■ **Texte étudié**
════════════════
Le plus inquiétant est peut-être que la normalisation des relations entre les deux pays pourrait enliser les États-Unis au Moyen-Orient, alors que la Maison-Blanche devrait se concentrer sur d’autres défis mondiaux, comme la lutte contre Pékin en mer de Chine méridionale. Malgré les millions de tonnes d’armes de pointe qu’elle reçoit de la France, de l’Allemagne et des États-Unis, l’Arabie saoudite a besoin d’une aide extérieure pour se défendre. En cas de guerre, elle serait probablement plus un handicap pour Washington qu’un partenaire précieux. Les États-Unis devraient continuer d’aider l’Arabie saoudite à développer les capacités de niche dont elle a besoin pour se protéger, comme les systèmes de défense aérienne. Mais ils devraient éviter de s’engager à envoyer des troupes et du matériel américains pour défendre le régime contre une agression extérieure. Un tel engagement pourrait dissuader Riyad de rechercher la conciliation avec ses voisins et encourager le royaume à prendre des risques.
════════════════
■ **Données fournies**

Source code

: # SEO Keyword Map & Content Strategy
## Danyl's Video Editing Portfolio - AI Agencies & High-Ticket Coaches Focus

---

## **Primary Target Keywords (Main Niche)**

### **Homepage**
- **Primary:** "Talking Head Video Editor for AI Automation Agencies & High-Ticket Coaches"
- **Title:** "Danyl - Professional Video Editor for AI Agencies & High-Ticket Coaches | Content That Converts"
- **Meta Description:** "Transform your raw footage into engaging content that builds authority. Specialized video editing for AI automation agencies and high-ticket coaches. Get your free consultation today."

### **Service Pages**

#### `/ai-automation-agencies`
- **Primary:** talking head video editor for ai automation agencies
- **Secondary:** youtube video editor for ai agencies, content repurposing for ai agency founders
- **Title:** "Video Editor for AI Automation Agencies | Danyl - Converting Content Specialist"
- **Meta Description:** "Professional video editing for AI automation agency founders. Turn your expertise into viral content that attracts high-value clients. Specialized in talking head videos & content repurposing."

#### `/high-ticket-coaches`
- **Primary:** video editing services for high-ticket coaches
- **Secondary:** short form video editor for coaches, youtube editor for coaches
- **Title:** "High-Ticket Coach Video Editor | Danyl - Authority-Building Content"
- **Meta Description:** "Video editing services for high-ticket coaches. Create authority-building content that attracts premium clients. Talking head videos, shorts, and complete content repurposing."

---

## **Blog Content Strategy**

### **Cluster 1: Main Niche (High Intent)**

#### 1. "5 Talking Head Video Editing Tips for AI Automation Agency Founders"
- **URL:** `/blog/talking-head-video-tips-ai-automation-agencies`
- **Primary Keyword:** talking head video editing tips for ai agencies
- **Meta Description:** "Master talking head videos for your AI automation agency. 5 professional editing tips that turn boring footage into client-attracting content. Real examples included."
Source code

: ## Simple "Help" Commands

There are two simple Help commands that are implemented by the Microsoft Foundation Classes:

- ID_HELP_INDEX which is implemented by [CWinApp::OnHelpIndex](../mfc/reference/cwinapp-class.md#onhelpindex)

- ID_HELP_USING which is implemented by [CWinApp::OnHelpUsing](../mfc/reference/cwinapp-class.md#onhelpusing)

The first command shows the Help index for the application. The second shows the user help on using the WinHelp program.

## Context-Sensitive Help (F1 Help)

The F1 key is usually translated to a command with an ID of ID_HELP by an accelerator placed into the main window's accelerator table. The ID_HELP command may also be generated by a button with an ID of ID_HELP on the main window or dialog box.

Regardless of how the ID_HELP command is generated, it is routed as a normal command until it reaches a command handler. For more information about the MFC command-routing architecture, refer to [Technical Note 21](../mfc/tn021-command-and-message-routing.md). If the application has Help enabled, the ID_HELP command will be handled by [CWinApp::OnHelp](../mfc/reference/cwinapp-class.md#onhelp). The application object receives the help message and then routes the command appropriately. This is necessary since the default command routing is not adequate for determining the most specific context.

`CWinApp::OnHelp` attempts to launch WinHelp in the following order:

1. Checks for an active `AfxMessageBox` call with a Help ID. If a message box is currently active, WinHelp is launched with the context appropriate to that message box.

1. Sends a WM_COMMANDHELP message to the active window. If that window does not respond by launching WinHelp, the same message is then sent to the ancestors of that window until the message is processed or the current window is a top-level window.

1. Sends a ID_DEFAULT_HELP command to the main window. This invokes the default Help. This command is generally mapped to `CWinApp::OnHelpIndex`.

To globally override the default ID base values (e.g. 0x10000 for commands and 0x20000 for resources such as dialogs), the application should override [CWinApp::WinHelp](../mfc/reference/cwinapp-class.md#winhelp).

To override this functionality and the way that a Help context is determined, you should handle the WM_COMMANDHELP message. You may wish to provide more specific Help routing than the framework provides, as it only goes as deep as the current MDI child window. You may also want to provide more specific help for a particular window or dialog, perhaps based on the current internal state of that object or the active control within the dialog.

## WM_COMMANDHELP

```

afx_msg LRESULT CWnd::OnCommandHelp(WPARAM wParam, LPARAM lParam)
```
════════════════
■ **Consigne**
Répondez aux questions suivantes d'après le texte étudié :
1. Quel défi mondial le texte donne-t-il en exemple de ceux auxquels la Maison-Blanche devrait se consacrer ?
2. De quels pays l'Arabie saoudite reçoit-elle des armes de pointe ?
3. Quelle capacité de niche est citée comme exemple de ce dont l'Arabie saoudite a besoin pour se protéger ?

■ **Corrigé**
1. La lutte contre Pékin en mer de Chine méridionale.
2. De la France, de l'Allemagne et des États-Unis.
3. Les systèmes de défense aérienne.